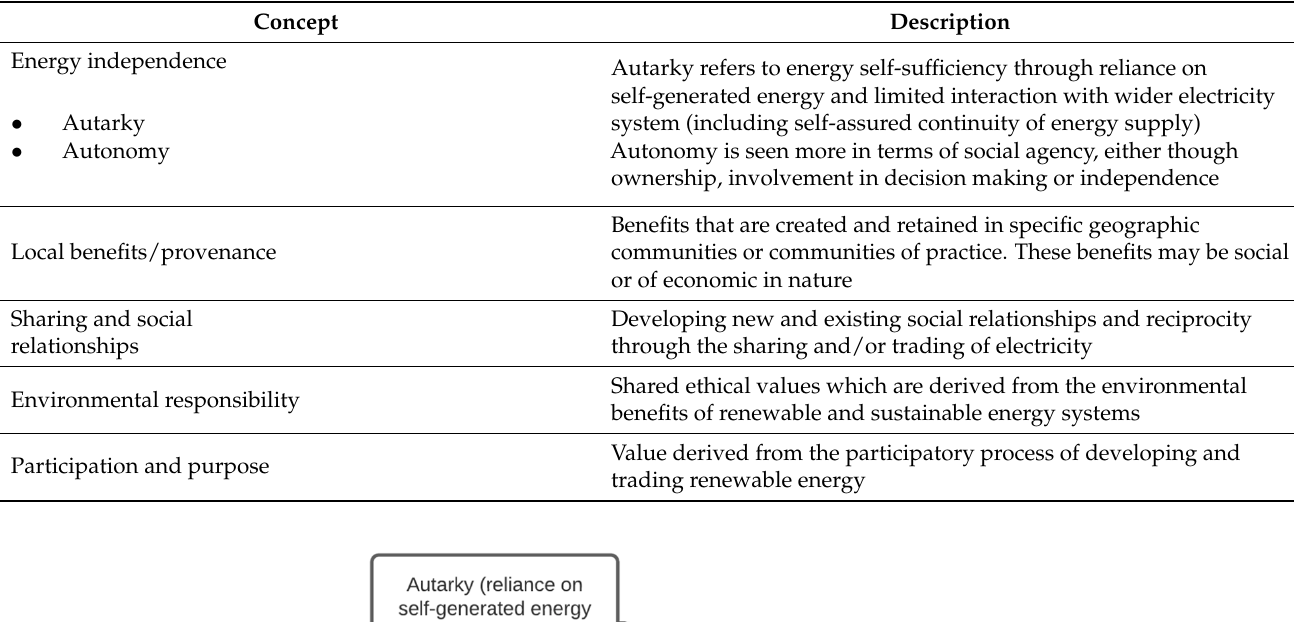
Table 3. Summary of social value dynamics of P2P, CSC and TE models.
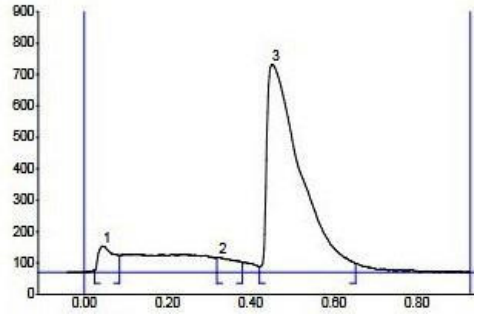
Fig. 13. 3D display of HPTLC chromatogram of M. cymbalaria fruit extracts and standards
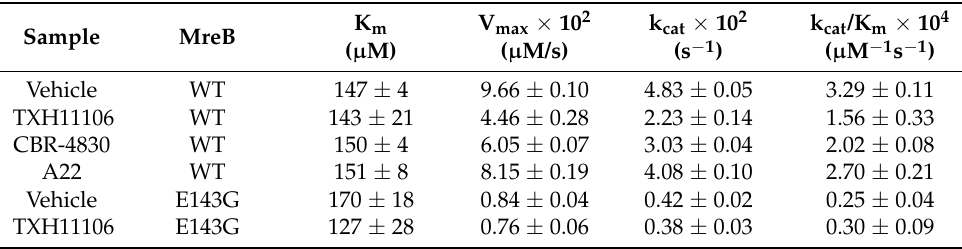
Table 4. Enzyme kinetics for the ATPase reaction of wild-type (WT) and E143G mutant EcMreB in the absence and presence of 30 µ M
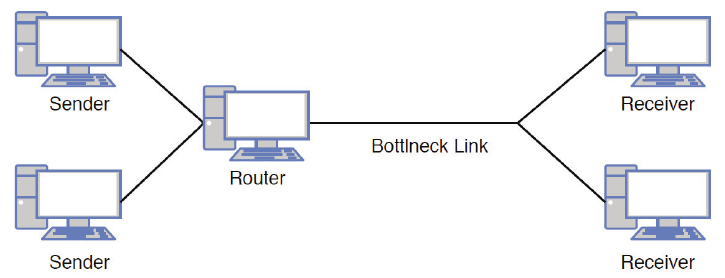
Figure 11. Schematic of the dumbbell topology used in the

YOUR OBJECTIVE — Word for word, repeat all the data, but not its images.

RESPONSE TO THE EXERCISE —
Table 3. Summary of social value dynamics of P2P, CSC and TE models.
Fig. 13. 3D display of HPTLC chromatogram of M. cymbalaria fruit extracts and standards
Table 4. Enzyme kinetics for the ATPase reaction of wild-type (WT) and E143G mutant EcMreB in the absence and presence of 30 µ M
Figure 11. Schematic of the dumbbell topology used in the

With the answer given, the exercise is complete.